#### Data for review
----------------

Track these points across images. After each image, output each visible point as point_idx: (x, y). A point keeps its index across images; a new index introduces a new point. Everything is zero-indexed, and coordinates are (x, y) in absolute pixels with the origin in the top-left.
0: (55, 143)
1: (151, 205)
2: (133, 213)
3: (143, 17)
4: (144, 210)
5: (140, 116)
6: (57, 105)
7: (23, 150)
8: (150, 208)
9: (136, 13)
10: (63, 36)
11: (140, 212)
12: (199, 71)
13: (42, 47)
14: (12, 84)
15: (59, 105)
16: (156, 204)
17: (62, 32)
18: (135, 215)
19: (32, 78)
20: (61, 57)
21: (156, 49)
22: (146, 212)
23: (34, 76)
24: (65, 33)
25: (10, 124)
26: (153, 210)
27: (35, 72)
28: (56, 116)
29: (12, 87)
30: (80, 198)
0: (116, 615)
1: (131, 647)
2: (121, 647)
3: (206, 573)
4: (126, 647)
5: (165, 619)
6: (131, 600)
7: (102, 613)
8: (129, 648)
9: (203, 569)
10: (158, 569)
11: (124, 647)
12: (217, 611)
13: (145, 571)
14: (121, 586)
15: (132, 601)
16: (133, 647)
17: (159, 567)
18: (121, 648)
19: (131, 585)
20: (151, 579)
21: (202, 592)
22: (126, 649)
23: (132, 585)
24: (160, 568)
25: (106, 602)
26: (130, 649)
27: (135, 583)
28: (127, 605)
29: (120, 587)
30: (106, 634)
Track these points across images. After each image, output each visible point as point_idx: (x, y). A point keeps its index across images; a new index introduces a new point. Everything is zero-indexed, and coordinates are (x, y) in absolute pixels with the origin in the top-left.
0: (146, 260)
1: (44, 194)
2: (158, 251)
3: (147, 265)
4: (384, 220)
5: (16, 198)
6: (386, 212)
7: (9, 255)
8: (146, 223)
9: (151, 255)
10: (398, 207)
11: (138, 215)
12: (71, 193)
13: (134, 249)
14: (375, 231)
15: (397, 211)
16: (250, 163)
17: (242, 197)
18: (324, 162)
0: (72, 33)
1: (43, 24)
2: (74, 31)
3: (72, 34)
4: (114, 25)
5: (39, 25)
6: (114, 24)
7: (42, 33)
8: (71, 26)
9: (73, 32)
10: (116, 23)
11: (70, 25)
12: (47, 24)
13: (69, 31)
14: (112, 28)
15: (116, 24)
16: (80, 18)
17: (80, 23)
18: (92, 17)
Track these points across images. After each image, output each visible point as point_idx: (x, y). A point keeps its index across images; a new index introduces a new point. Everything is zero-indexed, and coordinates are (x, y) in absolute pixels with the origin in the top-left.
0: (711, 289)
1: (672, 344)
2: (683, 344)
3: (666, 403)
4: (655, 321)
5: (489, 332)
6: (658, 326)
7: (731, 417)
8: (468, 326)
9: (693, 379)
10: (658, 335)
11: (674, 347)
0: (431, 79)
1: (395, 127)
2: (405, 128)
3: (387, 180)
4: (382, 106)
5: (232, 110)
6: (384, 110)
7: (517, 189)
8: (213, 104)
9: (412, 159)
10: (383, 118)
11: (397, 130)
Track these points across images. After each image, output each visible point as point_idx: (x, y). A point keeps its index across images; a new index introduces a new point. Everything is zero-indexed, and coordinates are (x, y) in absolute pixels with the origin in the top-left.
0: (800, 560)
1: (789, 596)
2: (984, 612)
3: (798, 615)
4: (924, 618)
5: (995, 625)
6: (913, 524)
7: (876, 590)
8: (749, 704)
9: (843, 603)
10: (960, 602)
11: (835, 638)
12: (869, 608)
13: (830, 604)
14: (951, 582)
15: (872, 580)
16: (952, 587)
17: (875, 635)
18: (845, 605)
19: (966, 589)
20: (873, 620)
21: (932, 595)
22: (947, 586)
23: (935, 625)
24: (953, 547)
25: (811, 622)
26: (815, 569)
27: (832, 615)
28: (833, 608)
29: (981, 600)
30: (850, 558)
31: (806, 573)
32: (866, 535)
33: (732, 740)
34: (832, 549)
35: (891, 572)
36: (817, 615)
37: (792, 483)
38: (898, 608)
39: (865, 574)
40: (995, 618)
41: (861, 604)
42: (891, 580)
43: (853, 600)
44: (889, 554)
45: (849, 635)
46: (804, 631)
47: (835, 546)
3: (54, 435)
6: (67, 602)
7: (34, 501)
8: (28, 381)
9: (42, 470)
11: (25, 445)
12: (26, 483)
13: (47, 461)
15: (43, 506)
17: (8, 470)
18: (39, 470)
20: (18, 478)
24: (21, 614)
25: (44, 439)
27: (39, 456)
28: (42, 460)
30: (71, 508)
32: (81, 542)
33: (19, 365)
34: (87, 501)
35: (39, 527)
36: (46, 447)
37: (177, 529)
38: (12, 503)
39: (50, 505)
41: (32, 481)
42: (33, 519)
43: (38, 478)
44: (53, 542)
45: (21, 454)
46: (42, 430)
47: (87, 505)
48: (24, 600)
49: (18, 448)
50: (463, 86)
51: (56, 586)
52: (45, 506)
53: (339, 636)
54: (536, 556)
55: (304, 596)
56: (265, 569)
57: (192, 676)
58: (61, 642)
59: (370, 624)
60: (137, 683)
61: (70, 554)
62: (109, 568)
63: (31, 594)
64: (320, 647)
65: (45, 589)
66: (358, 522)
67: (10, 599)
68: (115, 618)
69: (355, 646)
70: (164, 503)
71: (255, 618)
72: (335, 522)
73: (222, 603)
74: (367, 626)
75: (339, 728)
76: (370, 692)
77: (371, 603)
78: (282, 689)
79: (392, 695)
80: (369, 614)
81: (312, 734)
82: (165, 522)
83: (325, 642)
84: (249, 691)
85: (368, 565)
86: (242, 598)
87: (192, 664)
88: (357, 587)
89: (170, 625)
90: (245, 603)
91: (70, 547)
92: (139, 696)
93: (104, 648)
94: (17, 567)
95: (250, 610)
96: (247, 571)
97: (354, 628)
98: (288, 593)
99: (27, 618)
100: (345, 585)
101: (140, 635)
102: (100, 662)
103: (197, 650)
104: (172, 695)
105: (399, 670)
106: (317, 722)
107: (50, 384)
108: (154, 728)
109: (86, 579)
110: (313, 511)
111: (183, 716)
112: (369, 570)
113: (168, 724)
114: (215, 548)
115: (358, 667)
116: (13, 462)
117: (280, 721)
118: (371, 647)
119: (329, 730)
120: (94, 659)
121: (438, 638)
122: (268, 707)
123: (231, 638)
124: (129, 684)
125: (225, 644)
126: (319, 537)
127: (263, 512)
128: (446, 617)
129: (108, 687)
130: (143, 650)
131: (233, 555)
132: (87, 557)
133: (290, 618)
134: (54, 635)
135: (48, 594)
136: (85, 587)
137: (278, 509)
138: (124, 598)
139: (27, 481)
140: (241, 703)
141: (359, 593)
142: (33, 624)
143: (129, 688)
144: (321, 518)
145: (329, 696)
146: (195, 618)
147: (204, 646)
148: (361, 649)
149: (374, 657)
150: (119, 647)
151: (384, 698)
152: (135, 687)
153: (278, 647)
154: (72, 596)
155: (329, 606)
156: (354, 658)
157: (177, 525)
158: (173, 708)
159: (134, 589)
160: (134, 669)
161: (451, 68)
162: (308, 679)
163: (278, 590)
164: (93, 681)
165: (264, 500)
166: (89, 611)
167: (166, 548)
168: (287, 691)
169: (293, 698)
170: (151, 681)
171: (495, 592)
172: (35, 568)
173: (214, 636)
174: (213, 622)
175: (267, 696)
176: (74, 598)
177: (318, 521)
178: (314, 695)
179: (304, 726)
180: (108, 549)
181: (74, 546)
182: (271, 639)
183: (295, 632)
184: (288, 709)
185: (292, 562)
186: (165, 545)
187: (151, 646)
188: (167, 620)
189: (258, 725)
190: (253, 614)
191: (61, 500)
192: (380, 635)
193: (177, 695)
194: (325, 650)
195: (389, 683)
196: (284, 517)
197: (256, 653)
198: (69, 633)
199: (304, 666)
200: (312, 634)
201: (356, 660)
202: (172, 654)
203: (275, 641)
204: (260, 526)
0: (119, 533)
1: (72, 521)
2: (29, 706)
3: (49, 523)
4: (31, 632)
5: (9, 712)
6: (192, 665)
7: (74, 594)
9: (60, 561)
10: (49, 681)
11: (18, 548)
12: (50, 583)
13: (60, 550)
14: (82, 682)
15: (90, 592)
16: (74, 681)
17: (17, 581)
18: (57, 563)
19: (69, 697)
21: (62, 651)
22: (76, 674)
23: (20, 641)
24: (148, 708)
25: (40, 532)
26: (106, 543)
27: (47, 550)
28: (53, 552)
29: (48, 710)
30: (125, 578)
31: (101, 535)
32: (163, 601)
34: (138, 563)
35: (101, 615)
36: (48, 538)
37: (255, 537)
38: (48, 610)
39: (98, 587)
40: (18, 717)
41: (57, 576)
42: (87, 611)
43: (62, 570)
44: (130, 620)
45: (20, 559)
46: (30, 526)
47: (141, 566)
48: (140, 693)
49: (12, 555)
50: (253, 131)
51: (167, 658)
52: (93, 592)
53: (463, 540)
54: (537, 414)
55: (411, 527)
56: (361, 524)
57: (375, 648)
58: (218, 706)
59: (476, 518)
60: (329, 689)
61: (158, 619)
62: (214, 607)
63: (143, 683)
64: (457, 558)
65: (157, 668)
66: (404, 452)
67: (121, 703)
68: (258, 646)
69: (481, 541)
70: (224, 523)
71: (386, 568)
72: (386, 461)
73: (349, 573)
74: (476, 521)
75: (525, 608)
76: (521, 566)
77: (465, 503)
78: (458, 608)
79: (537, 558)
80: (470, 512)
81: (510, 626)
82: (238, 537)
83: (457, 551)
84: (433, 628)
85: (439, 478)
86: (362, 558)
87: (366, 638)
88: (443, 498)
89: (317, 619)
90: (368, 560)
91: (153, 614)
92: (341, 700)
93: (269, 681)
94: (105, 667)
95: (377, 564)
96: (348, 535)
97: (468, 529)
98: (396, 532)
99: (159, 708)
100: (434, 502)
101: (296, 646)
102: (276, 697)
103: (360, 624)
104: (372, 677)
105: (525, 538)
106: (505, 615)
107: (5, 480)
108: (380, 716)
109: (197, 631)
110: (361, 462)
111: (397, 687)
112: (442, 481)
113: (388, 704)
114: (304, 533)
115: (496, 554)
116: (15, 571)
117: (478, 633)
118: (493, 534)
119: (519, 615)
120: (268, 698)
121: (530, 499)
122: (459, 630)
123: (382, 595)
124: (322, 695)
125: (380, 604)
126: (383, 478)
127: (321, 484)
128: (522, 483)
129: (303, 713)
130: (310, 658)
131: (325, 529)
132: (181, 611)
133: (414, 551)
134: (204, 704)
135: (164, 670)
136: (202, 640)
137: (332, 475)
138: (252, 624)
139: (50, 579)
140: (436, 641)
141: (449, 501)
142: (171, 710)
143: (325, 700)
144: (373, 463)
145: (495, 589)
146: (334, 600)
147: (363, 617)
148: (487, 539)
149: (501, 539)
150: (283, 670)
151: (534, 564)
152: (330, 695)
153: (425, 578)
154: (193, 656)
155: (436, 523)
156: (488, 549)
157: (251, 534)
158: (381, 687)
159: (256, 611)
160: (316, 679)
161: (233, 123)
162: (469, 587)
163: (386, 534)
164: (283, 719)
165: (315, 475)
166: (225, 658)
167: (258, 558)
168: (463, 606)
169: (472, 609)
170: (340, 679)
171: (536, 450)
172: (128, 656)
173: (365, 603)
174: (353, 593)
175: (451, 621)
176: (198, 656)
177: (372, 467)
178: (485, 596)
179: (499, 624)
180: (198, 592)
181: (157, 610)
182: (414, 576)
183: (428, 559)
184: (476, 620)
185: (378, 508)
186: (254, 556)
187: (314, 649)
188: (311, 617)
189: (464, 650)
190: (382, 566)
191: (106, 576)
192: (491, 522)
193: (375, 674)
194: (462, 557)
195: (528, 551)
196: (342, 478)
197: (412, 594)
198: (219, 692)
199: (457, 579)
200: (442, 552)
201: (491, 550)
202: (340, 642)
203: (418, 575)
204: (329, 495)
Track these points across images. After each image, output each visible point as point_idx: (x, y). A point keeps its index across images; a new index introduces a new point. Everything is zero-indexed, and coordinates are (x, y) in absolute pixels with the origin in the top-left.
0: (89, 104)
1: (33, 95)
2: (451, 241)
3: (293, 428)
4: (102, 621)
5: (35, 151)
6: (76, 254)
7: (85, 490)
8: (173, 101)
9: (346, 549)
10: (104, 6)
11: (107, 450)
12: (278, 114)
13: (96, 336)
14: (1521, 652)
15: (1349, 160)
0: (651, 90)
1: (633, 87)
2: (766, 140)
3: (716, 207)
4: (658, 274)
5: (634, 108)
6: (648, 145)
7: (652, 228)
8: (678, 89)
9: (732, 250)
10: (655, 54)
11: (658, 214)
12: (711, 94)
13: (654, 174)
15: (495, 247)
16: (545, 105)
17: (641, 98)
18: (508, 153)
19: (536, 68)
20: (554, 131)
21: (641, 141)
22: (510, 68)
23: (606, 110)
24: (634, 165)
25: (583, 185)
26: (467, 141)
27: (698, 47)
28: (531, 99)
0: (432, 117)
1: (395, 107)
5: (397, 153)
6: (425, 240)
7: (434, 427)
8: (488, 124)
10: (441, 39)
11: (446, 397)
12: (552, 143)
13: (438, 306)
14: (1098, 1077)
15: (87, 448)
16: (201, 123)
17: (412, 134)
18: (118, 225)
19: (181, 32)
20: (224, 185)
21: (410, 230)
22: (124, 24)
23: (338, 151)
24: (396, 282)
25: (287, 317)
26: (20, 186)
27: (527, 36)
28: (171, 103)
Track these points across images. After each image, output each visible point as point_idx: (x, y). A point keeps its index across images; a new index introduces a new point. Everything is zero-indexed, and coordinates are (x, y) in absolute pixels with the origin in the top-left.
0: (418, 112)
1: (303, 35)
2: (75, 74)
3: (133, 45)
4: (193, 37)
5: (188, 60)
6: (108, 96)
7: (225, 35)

----------------

Rewrite the part of the records that starts with the line containing "16: (545, 105)" and runs through the end of the records, changing "absolute pixels" to "image pixels" and leaving everything else the same.

#### Written reply
16: (545, 105)
17: (641, 98)
18: (508, 153)
19: (536, 68)
20: (554, 131)
21: (641, 141)
22: (510, 68)
23: (606, 110)
24: (634, 165)
25: (583, 185)
26: (467, 141)
27: (698, 47)
28: (531, 99)
0: (432, 117)
1: (395, 107)
5: (397, 153)
6: (425, 240)
7: (434, 427)
8: (488, 124)
10: (441, 39)
11: (446, 397)
12: (552, 143)
13: (438, 306)
14: (1098, 1077)
15: (87, 448)
16: (201, 123)
17: (412, 134)
18: (118, 225)
19: (181, 32)
20: (224, 185)
21: (410, 230)
22: (124, 24)
23: (338, 151)
24: (396, 282)
25: (287, 317)
26: (20, 186)
27: (527, 36)
28: (171, 103)
Track these points across images. After each image, output each visible point as point_idx: (x, y). A point keeps its index across images; a new index introduces a new point. Everything is zero-indexed, and coordinates are (x, y) in image pixels with the origin in the top-left.
0: (418, 112)
1: (303, 35)
2: (75, 74)
3: (133, 45)
4: (193, 37)
5: (188, 60)
6: (108, 96)
7: (225, 35)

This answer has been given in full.